Проследив за его взглядом, она легким движением оправила юбку и сказала:
— Лучше бы ты не делал этого, Эндрю, честное слово.
— Пустяки, это не опасно, — беззаботно ответил он.
— Не надо глупить. Это очень опасно. Я вполне могу обойтись тем, что отыскала здесь… пока ты все не устроишь.
— Почему бы тебе не носить собственные платья и побрякушки?
— Потому что не стоит из-за них выходить во Время и посещать мой дом, рискуя быть пойманным. А вдруг они совершат Изменение, пока ты там?
— Меня не поймают, — нерешительно начал Харлан и уверенно добавил: А кроме того, мой наручный генератор окружает меня Полем биовремени, так что Изменение не может коснуться меня, понимаешь?
— Нет, не понимаю, — вздохнула Нойс. — Боюсь, что никогда не смогу усвоить эти премудрости.
— Да это же проще простого.
Харлан с увлечением принялся объяснять. Нойс внимательно слушала, но по выражению ее глаз никак нельзя было понять, действительно ли ее интересуют эти объяснения или же только забавляют.
Эти разговоры стали важнейшей частью жизни Харлана. Впервые он мог с кем-то обсуждать свои дела, мысли, поступки. Она как бы стала частью его самого, его вторым «я», с независимым ходом мысли и неожиданными ответами и поступками. «Как странно, — думал Харлан, — сколько раз мне приходилось наблюдать такое социальное явление, как супружество, а самое важное всегда ускользало от меня. Ну разве мог я когда-либо вообразить, что бурные вспышки страсти совсем не главное в браке и что такие спокойные минуты вдвоем с любимой таят в себе столько прелести?»

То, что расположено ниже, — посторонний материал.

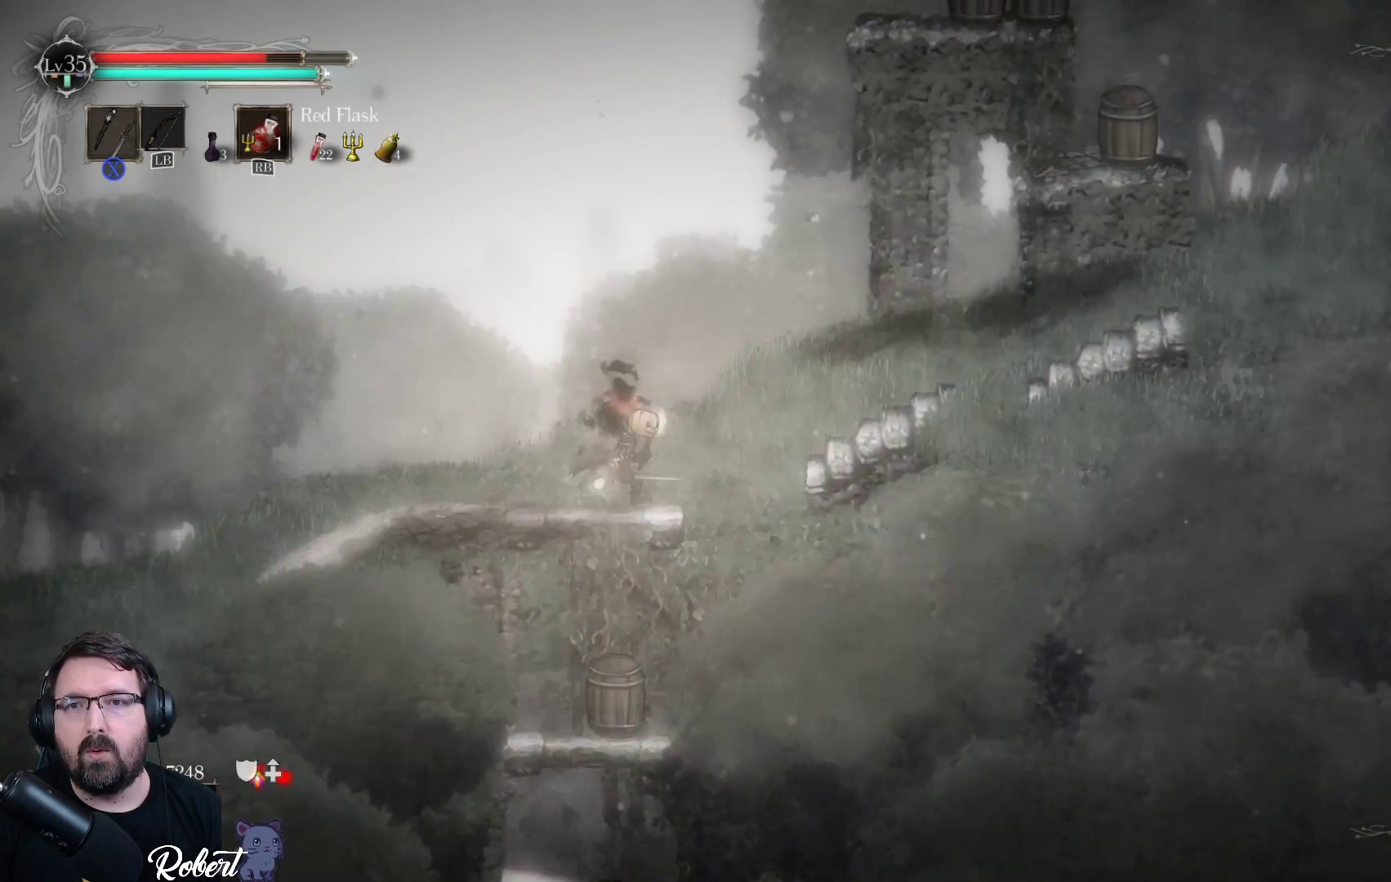
{"buttons": [], "left_stick": "up-right", "right_stick": "center", "events": []}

Свернувшись клубочком в его объятиях, Нойс спросила:
— Как продвигается твоя математика?
— Хочешь взглянуть на нее?
— Не убеждай меня, что ты всегда носишь ее с собой.

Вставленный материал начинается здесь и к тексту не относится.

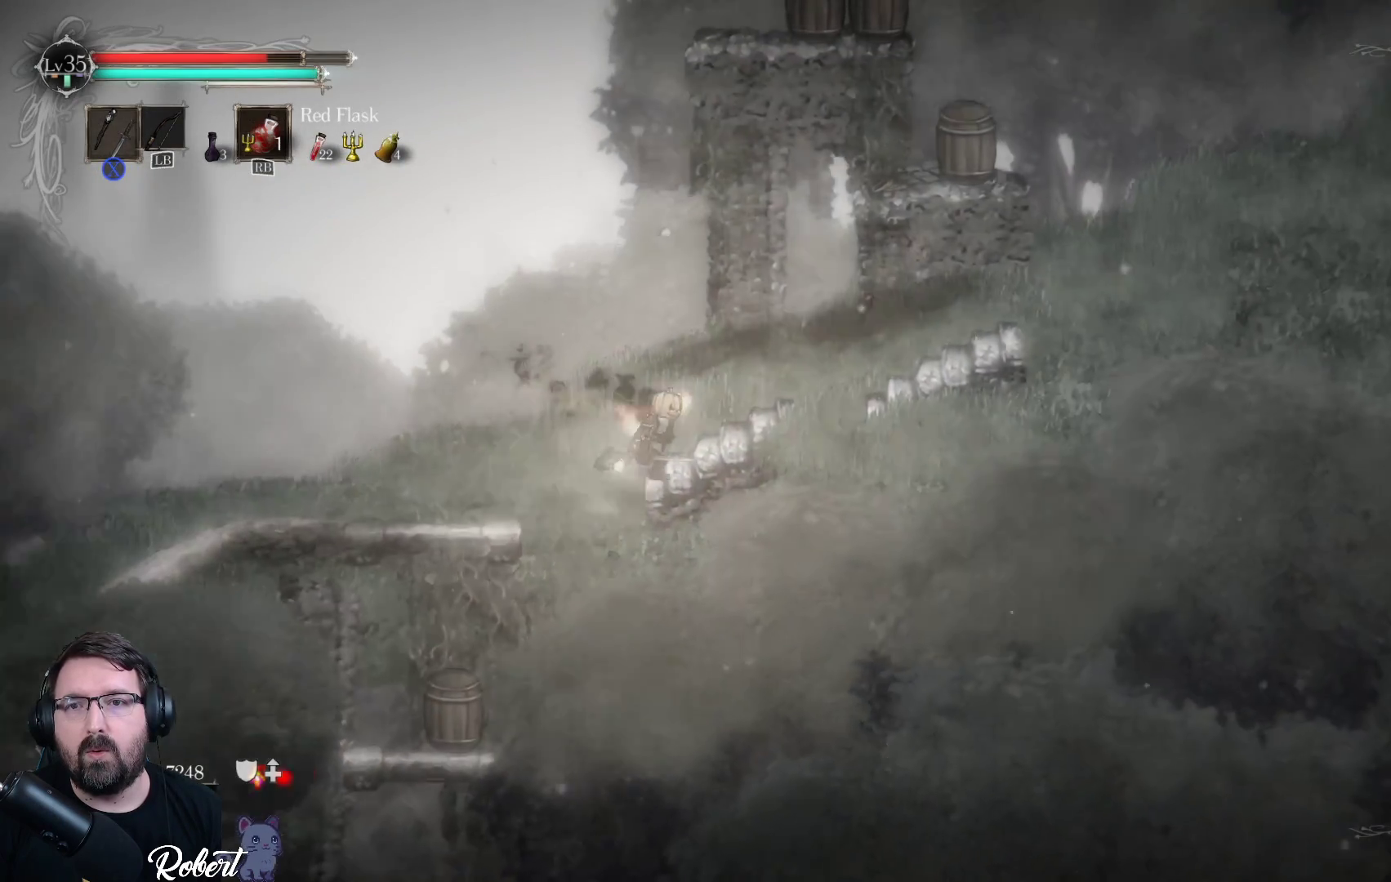
{"buttons": [], "left_stick": "up-right", "right_stick": "center", "events": []}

— А почему бы нет? Поездки в капсулах отнимают много времени. Зачем терять его впустую?
Осторожно высвободив руку, Харлан достал из кармана маленький фильмоскоп, вставил в него пленку и с влюбленной улыбкой смотрел, как она подносит приборчик к своим глазам. Покачав головой, Нойс вернула фильмоскоп.
— В жизни не видела столько закорючек. Как бы мне хотелось уметь читать на вашем Едином межвременном языке!
— Большинство этих «закорючек», как ты их называешь, — ответил Харлан, — вовсе не буквы Межвременного, а просто математические символы.
— Неужели ты их все понимаешь?
В ее взгляде сквозило искреннее восхищение, но, как ни горестно было Харлану разрушать ее иллюзии, он был вынужден сознаться:
— К сожалению, не настолько хорошо, как мне хотелось бы. Но все же достаточно, чтобы понять главное.
Он подкинул фильмоскоп вверх, поймал его быстрым движением руки и положил на маленький столик. Нойс следила за ним жадным взглядом, и внезапно Харлана осенило:
— Разрази меня Время! Ведь ты же не умеешь читать на Межвременном.
— Конечно, нет.
— Тогда здешняя библиотека для тебя все равно что не существует. Как мне не пришло это в голову раньше? Тебе нужны пленки из 482-го.
— Нет, нет, я не хочу… — торопливо ответила Нойс.
— Ты их получишь!
— Честное слово, я не хочу. Глупо рисковать ради…
— Ты их получишь! — решительно повторил Харлан.
* * *
В последний раз он стоял перед завесою Поля, отделяющего Вечность от дома Нойс в 482-м. Он твердо решил, что этот раз будет последним. Изменение должно было вот-вот наступить. Он скрыл это от Нойс, боясь причинить ей боль.